A method for producing a solid electrolytic capacitor comprising a solid electrolyte layer including a conductive polymer layer formed by electrolytic oxidation polymerization,
A dielectric layer is formed on the surface of the anode body made of a valve metal,
Forming a conductive precoat layer on the dielectric layer;
Preparing an ion exchange treated first electrolytic polymerization liquid by bringing an electrolytic polymerization liquid containing a monomer and a dopant agent into contact with the first cation exchange resin;
A method for producing a solid electrolytic capacitor, wherein the conductive polymer layer is formed on the conductive precoat layer by electrolytic oxidation polymerization in the first electrolytic polymerization solution.
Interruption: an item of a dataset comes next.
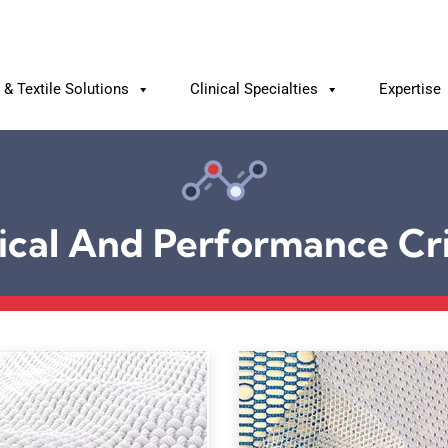
& Textile Solutions
Clinical Specialties
Expertise
ical And Performance Cri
In the middle of the electrolytic oxidation polymerization, a second electrolytic polymerization solution subjected to an ion exchange treatment is prepared by bringing the first electrolytic polymerization solution into contact with a second cation exchange resin,
The method for producing a solid electrolytic capacitor according to claim 1, wherein the conductive polymer layer is formed by further performing electrolytic oxidation polymerization in the second electrolytic polymerization solution.   The solid according to claim 1 or 2, wherein the first and second cation exchange resins are at least one selected from the group consisting of an acid (H) type cation exchange resin and a metal salt type cation exchange resin. Manufacturing method of electrolytic capacitor.   The solid electrolytic capacitor manufactured by the manufacturing method of any one of Claims 1-3.